▸ PROBLEM DETAILS
Copy everything from the very first of the lines below down to and including the line that contains "Капитализация BTC за".

_____

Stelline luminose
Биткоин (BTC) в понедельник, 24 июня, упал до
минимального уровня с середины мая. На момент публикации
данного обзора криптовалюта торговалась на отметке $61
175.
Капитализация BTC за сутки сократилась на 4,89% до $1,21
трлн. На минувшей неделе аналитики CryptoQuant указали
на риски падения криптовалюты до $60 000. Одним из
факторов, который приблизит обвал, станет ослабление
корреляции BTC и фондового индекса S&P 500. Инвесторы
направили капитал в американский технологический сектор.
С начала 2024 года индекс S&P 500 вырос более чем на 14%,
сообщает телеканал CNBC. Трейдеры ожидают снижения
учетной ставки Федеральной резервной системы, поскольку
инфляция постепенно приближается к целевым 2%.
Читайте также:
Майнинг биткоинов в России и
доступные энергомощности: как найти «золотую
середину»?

_____

▸ ANSWER TO THIS TASK
Stelline luminose
Биткоин (BTC) в понедельник, 24 июня, упал до
минимального уровня с середины мая. На момент публикации
данного обзора криптовалюта торговалась на отметке $61
175.
Капитализация BTC за сутки сократилась на 4,89% до $1,21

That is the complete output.